Zesty Stir Fry Pork
The fresh sweet and sour flavours of this dish will put a spring in your step midweek.
For the marinated pork:
- 4 pork loin medallions, very thinly sliced (cut into strips, about the depth of a £1 coin)
- 2 Limes (zest and juice)
- 2 cloves garlic, grated
- 4 tbsp Mirin (rice wine)
- 4 tbsp light soy sauce
- 4 tbsp runny honey
- 2 large carrots, grated (approx. 100g)
- 100g beansprouts
- 80g sugar snap peas, sliced once lengthwise
- 2 spring onions, thinly sliced
- 2 small red chillies (optional), thinly sliced
- Need to save time? Use a 320g bag of pre-prepared stir fry veg instead
Stir in at the end:
- 240g ready-to-wok rice noodles
- 35g fresh coriander, chopped (optional)

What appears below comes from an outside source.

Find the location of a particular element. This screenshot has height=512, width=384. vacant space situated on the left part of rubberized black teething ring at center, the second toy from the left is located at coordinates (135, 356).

- 2 sprigs fresh mint, chopped (optional)
- 1 tbsp sesame seeds
Mix together all of the ingredients for the marinade in a shallow bowl. Add the pork strips and stir well. Set aside whilst you assemble the vegetables.

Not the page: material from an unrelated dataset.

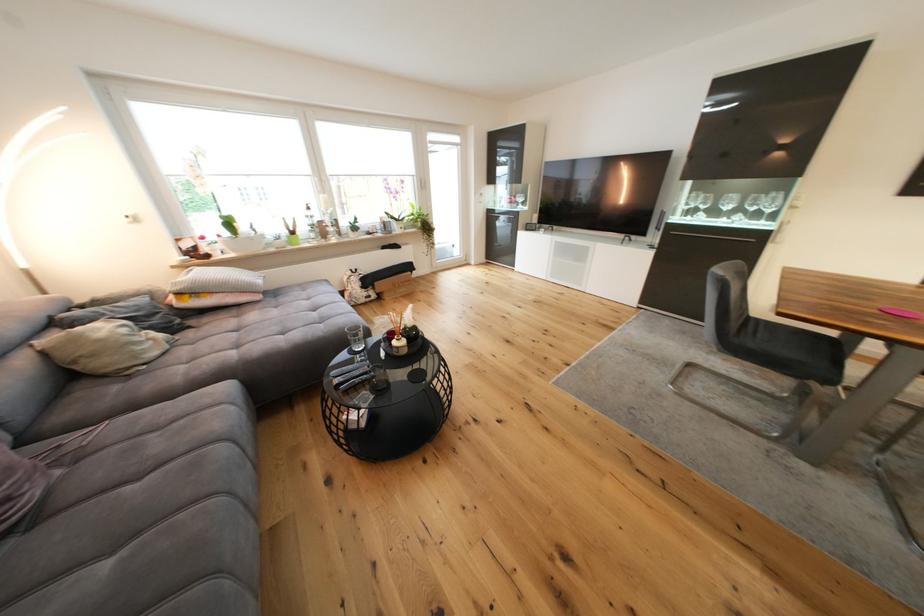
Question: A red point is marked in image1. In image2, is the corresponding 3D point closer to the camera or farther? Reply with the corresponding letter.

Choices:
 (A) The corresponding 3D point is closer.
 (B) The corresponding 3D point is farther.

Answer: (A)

Weigh out all the vegetables in a bowl together. On a board, chop the coriander and mint, if using.
Heat a frying pan or wok on a medium high heat. Using a slotted spoon, remove the pork from the marinade and add to the pan (keep the marinade for later) and stir continuously for four minutes to avoid overcooking.

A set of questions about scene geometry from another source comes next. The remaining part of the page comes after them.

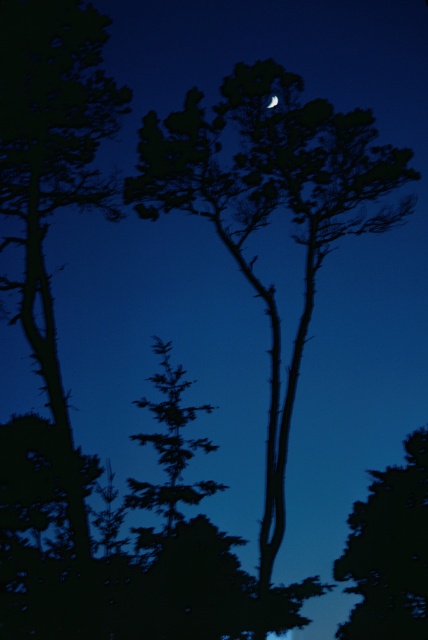
Question: Does dark green leafy tree at left appear on the left side of silhouette bark tree at right?

Choices:
 (A) no
 (B) yes

Answer: (B)

Question: Is dark green leafy tree at left positioned in front of silvery reflective moon at upper center?

Choices:
 (A) no
 (B) yes

Answer: (B)

Question: Based on their relative distances, which object is nearer to the silvery reflective moon at upper center?

Choices:
 (A) dark green leafy tree at left
 (B) silhouette bark tree at right

Answer: (A)

Question: Is dark green leafy tree at left bigger than silhouette bark tree at right?

Choices:
 (A) yes
 (B) no

Answer: (A)

Question: Which of the following is the farthest from the observer?

Choices:
 (A) silvery reflective moon at upper center
 (B) silhouette bark tree at right
 (C) dark green leafy tree at left

Answer: (A)

Question: Which object is closer to the camera taking this photo?

Choices:
 (A) dark green leafy tree at left
 (B) silhouette bark tree at right

Answer: (A)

Remove the pork from the pan and put it on a plate to one side. Add the marinade to the pan and bring to the boil. Turn the heat down to medium. Add the vegetables (not the herbs) and cook until hot yet still crunchy, approx. three minutes. Add the noodles and the pork to the pan, mix well and heat for a couple more minutes. Stir in the coriander and mint.
Divide the stir fry between four bowls, sprinkle over the sesame seeds and serve.
Pork loin steaks could also be used, just remember to trim the fat off beforehand.
To reduce the salt level in this dish, opt for reduced salt soy sauce.